Faces behind the legend of the faceless men
Fifty years ago today, ‘The Canberra Times’ shed some fascinating light on the debut performance of the Australian Labor Party’s famed faceless men.
The notion that faceless forces control the ALP is deep seated. In its present form it originated in the wake of a special meeting, back in March 1963, of Labor’s federal party conference in Canberra. The special conference was called to decide party policy on a proposed US radio communications base at Exmouth Gulf in Western Australia. After meeting for over three days at Canberra’s Hotel Kingston, the conference voted narrowly to accept the base. This decision, with delegates squaring off over the issue of its link with nuclear submarines, removed a major point of difference between the ALP and the Coalition government led by Robert Menzies. A number of the journalists who covered the conference believed that Labor had done well to settle this vexed issue by accepting the base.

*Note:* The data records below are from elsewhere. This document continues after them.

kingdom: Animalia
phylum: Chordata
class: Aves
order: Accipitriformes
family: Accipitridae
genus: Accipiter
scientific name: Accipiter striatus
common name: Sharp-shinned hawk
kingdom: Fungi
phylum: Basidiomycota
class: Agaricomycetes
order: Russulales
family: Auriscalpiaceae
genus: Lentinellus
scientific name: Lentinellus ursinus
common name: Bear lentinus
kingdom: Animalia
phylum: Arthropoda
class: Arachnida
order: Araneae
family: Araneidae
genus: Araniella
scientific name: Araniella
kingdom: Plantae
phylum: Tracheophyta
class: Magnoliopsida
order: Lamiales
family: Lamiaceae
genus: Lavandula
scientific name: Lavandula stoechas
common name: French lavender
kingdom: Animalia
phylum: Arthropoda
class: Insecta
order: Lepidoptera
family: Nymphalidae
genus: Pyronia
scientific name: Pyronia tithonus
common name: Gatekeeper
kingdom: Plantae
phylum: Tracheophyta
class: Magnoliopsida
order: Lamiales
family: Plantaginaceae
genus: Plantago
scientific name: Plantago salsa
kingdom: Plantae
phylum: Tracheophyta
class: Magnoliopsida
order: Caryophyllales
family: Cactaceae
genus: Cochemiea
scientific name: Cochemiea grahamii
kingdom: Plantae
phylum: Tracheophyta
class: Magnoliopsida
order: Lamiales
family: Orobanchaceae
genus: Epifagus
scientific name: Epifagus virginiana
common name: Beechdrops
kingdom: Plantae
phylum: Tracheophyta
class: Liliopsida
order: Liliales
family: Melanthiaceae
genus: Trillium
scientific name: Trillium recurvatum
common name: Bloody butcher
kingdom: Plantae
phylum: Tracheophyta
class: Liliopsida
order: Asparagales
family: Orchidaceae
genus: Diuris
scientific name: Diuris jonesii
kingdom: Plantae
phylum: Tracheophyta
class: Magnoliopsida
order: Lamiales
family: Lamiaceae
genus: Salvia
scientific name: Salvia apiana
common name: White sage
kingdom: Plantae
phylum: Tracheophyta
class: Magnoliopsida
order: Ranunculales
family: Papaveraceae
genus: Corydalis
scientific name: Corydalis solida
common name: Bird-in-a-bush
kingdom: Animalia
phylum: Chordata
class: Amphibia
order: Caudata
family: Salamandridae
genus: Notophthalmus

Prime Minister Menzies needed to counter this favourable impression. He was supported by his ally Frank Packer, who owned ‘The Daily Telegraph’, based in Sydney. At this time the chief Packer journalist in Canberra was Alan Reid. His brief was to depict the ALP conference in as unfavourable a light as possible. Reid executed this task by engaging in selective reporting. Just after midnight on Thursday, March 21, with the conference still in session, he summoned a non-journalistic friend of his, Val Paral, out to the Hotel Kingston to take photographs that soon scuttled the ALP. The photographs, which quickly became iconic, were of Labors two parliamentary leaders, Arthur Calwell and his ambitious deputy, Gough Whitlam.
Paral took photographs of them as they conferred anxiously with conference delegates, including federal party secretary Joe Chamberlain, while they stood under a street lamp outside the Hotel Kingston. Calwell and Whitlam were not accredited as delegates under the existing party rules. Reid’s photographs were meant to show, and they seemingly did, that they were puppets excluded from the ALP’s decision-making process by backroom operators such as Chamberlain. In all, Packers ‘Daily Telegraph’ published five photographs of Calwell and Whitlam standing outside the Hotel Kingston. Reid’s accompanying text dwelt on their nocturnal furtiveness as they conferred with party and union insiders. But in crafting this story Reid exercised artistic license. He suppressed any material that might modify his unflattering portrayal of Calwell and Whitlam marooned forlornly under a street lamp at midnight.
Reid’s friend Paral followed Calwell into the lobby of the Hotel Kingston, where he continued to take photographs. In truth, Calwell and Whitlam were never locked out of the Hotel Kingston, as some commentators (such as the scriptwriters of Annabel Crabb’s ABC1 documentary ‘Canberra Confidential’) continue to believe. In fact, they chose to wait outside. As a favourable vote neared, Calwell’s mood brightened. He ceased to be worried. Half an hour before the final vote was taken, Paral photographed him with a broad grin on his face. After the vote to accept the US base was carried, Paral took a further two photographs featuring right-wing Australian Workers Union powerbroker Charlie Oliver (later a hero of the young Paul Keating). He was flashing a victory smile.
Reid chose not to use any of these three photographs. They detracted from his theme of Labor as a party of sad losers. Yet the act of excision, while effective, was not total. Reid knew that Val Paral had done an excellent early mornings work with his camera in stressful circumstances. He did not want any of his friends unused photographs to go to waste even if they did not sit with ‘The Daily Telegraph’s agenda. So he passed them on to another, less partisan, newspaper. In a finale to its coverage of the conference, ‘The Canberra Times’ published the three photographs of a beaming Calwell and a happy Charlie Oliver. The accompanying captions noted that they were on the winning side. No other newspaper published these photographs. Despite telling only part of the story, the five gloomier photographs in ‘The Daily Telegraph’ became the canonical presentation of the nights events.
In the wake of Reid’s heroic efforts, Menzies brought on an election a year early. Liberal Party election material carefully referenced the unappealing ‘Daily Telegraph’ photographs of Calwell and Whitlam. Menzies won the election handsomely. This year, Tony Abbott hopes to do what Menzies did 50 years ago. At least in part, he wants to convert the coming federal election into a referendum directed against the faceless men who overthrew Kevin Rudd and replaced him with Julia Gillard.
The faceless men scenario, as devised by Reid, began as an act of selective reporting, involving the suppression (except by the fair- minded ‘Canberra Times’) of photographs of jubilant Laborites led by a beaming Calwell. Its creation was dodgy but it has nonetheless endured, even unto the era of Abbott.
Professor Ross Fitzgerald and Dr Stephen Holt are co-authors of ‘Alan (The Red Fox) Reid’, published by NewSouth Books.
‘The Canberra Times’, March 22, 2013 p 21.